Format the listing below as a JSON list of strings, one string per line, with blank lines left out. Omit the pictures.

Extracted records

⟨

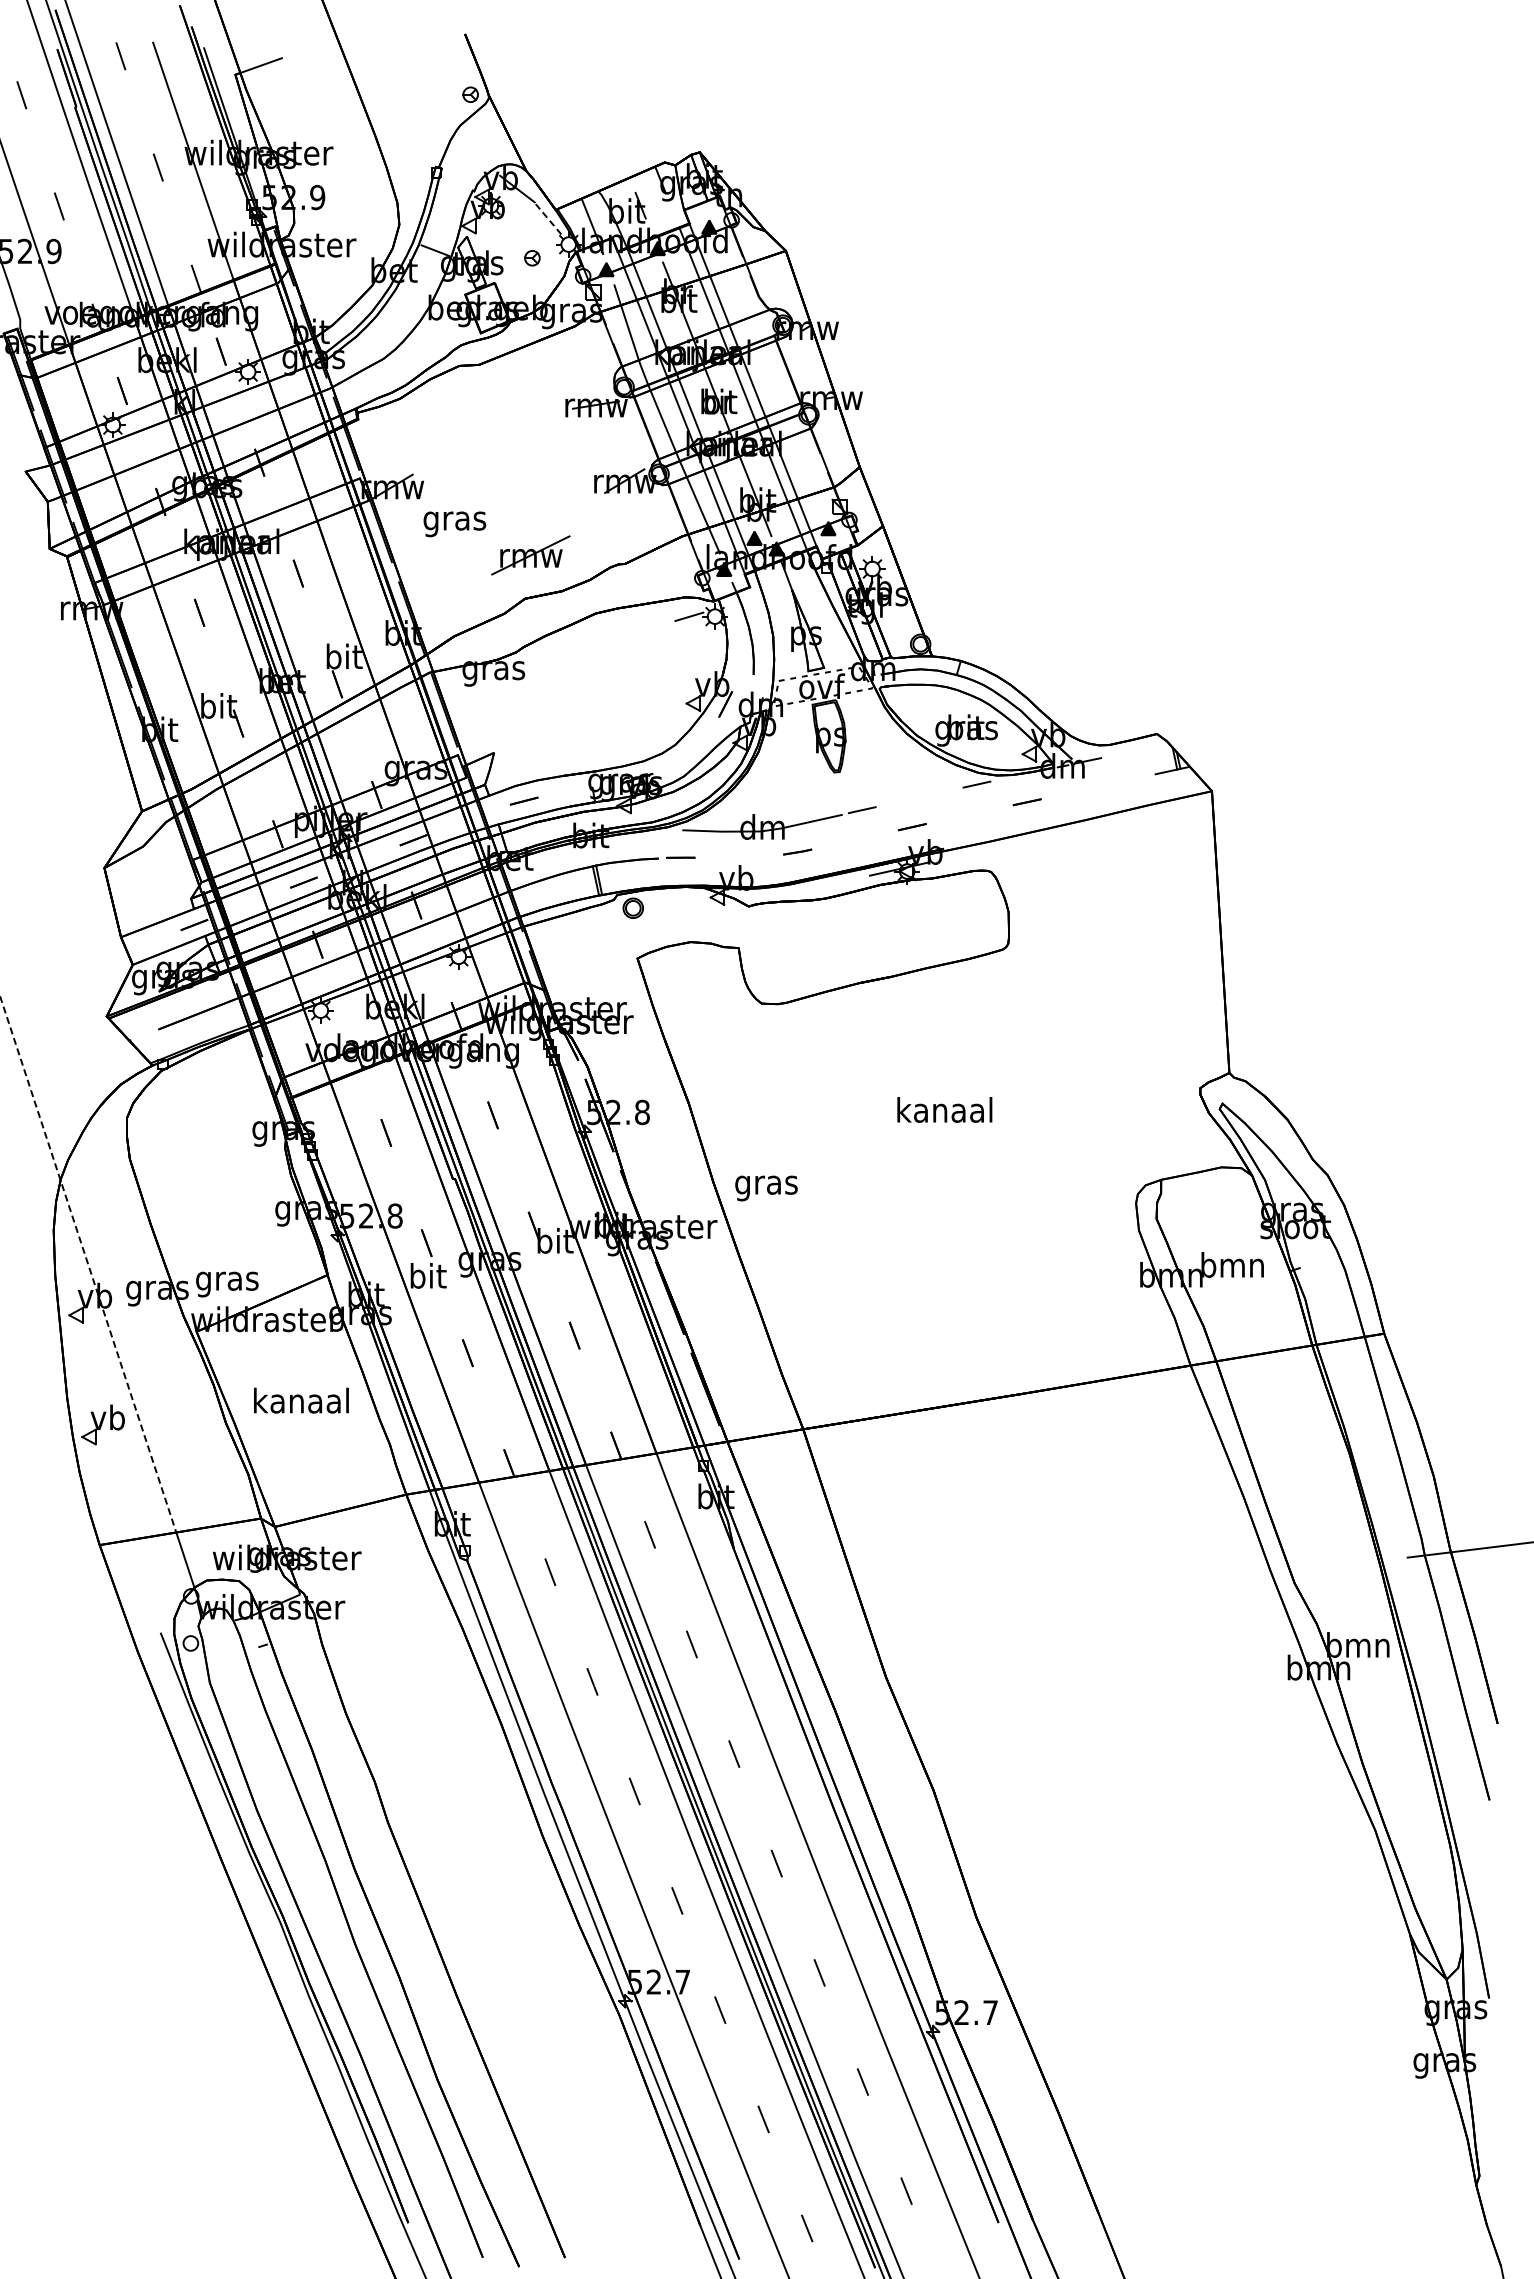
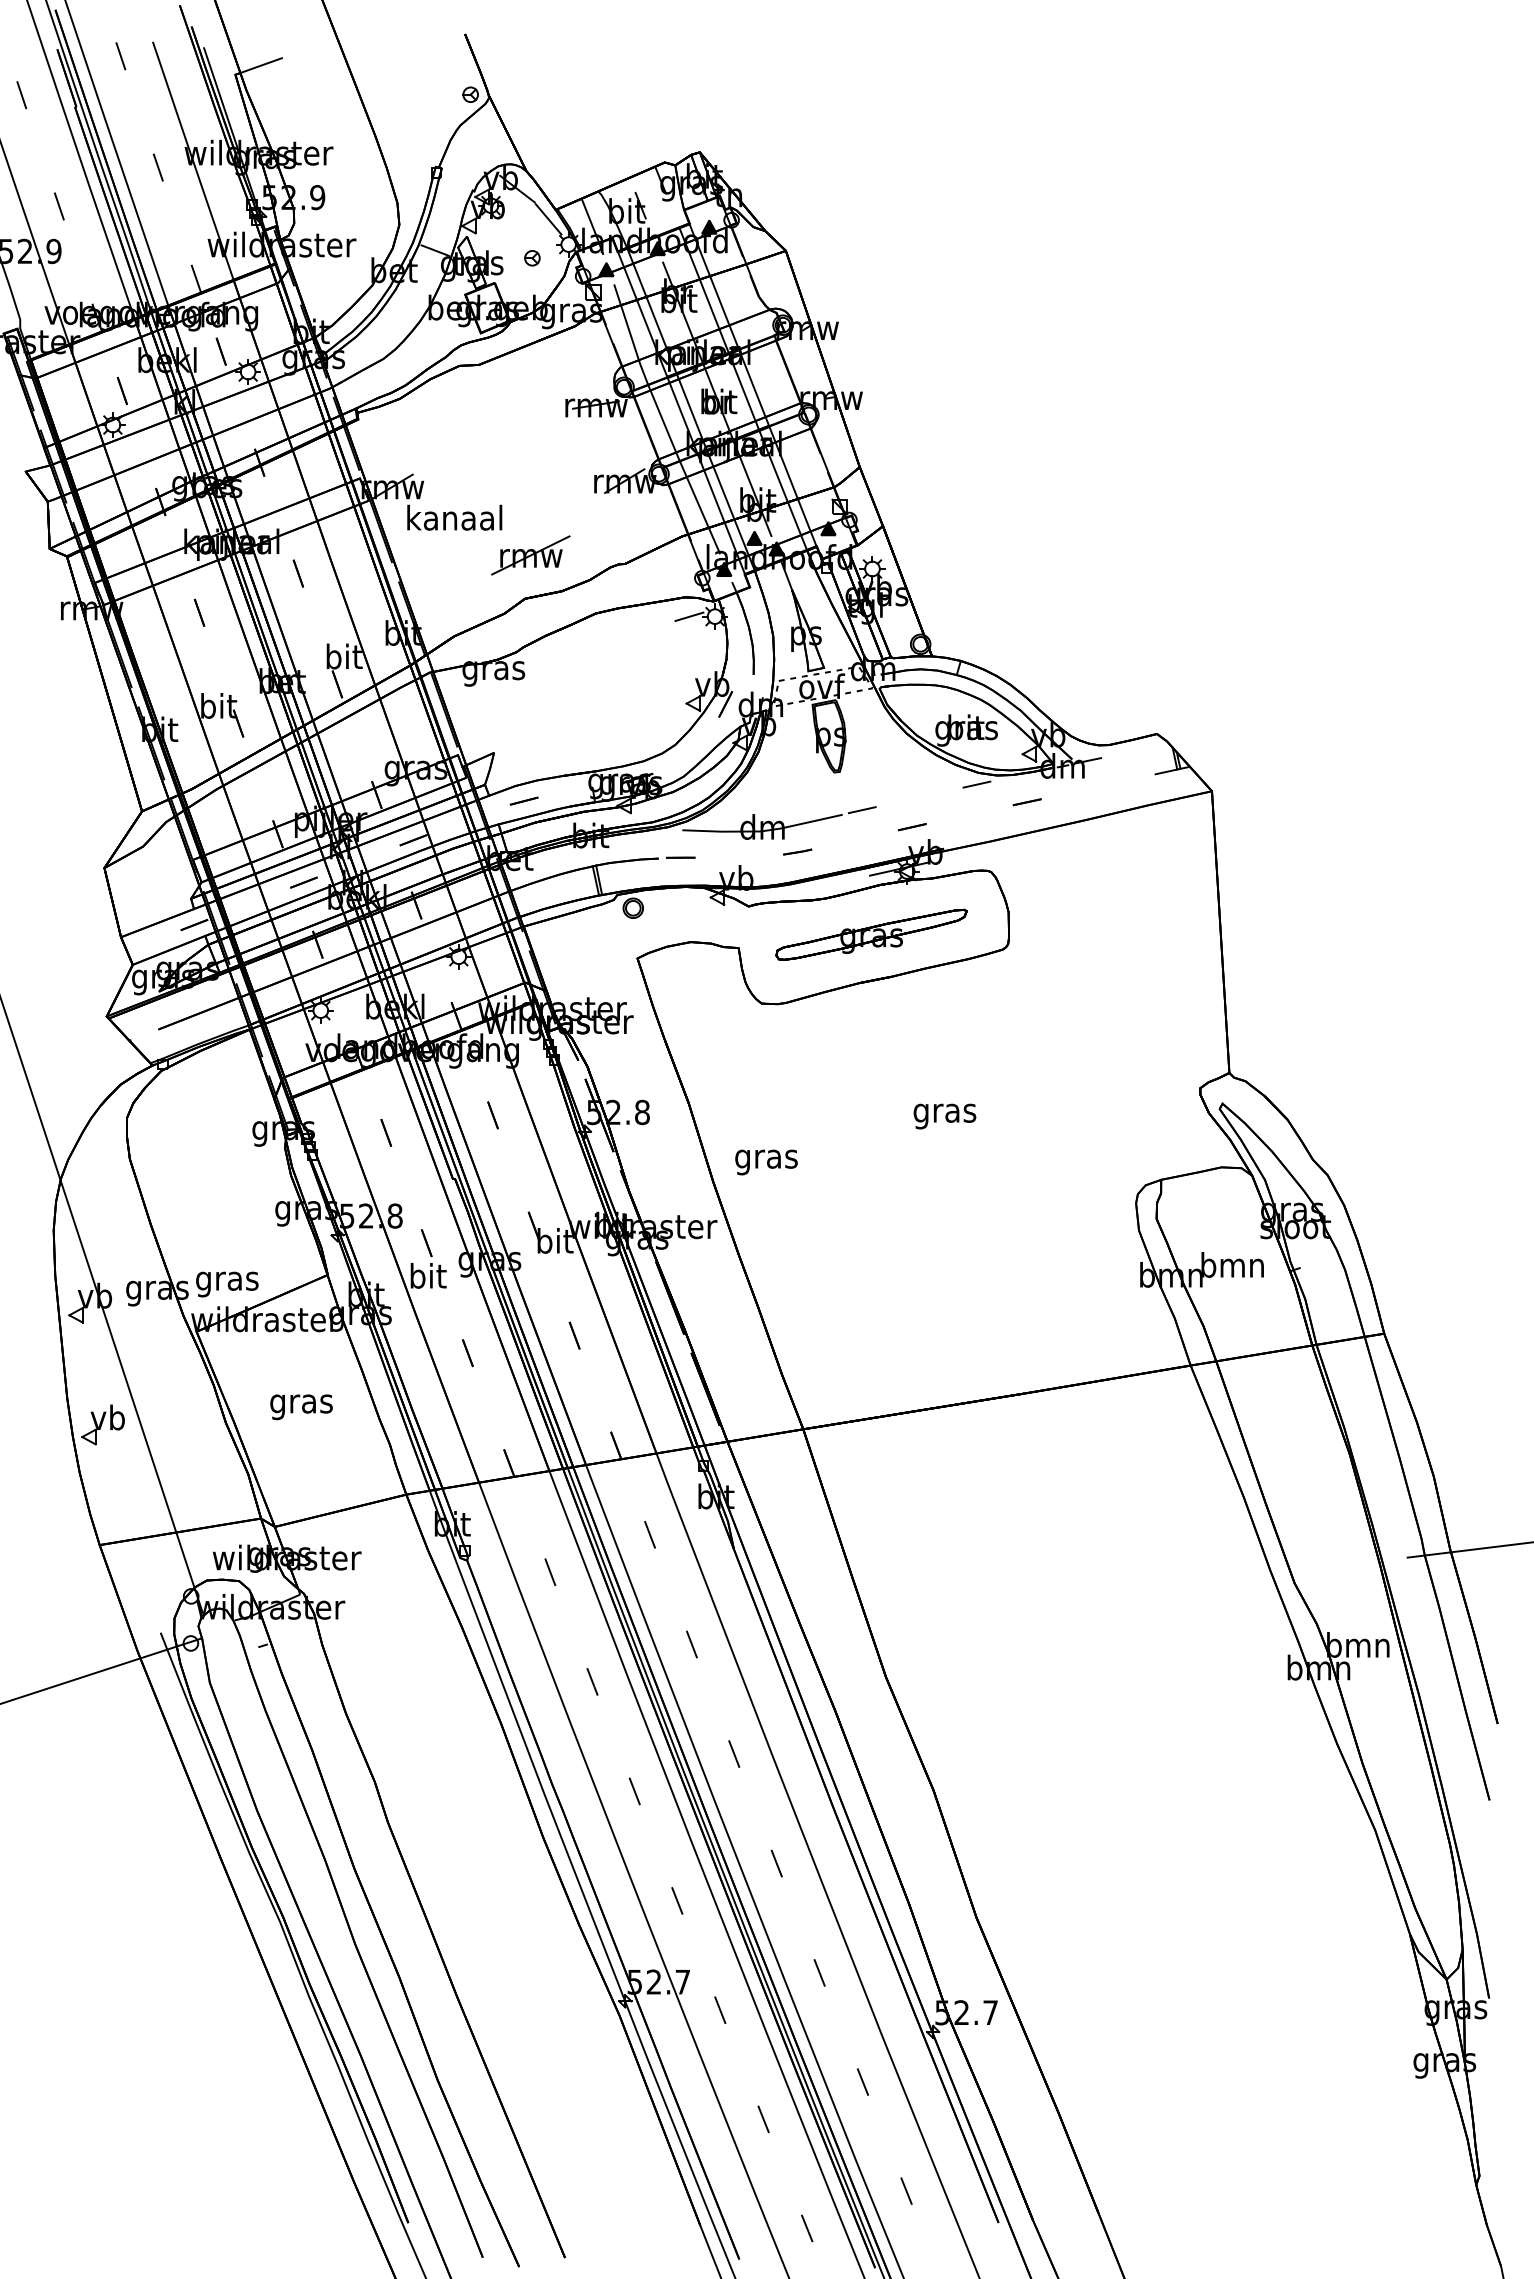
line at (548, 219): dashed -> solid
text at (454, 520): gras -> kanaal
part at (871, 934): none -> present
text at (944, 1113): kanaal -> gras
text at (766, 1188) position: (766, 1188) -> (766, 1162)
line at (88, 1264): dashed -> solid
text at (301, 1403): kanaal -> gras
line at (101, 1670): none -> present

⟩

*Solved problem:*
[
  "line at (548, 219): dashed -> solid",
  "text at (454, 520): gras -> kanaal",
  "part at (871, 934): none -> present",
  "text at (944, 1113): kanaal -> gras",
  "text at (766, 1188) position: (766, 1188) -> (766, 1162)",
  "line at (88, 1264): dashed -> solid",
  "text at (301, 1403): kanaal -> gras",
  "line at (101, 1670): none -> present"
]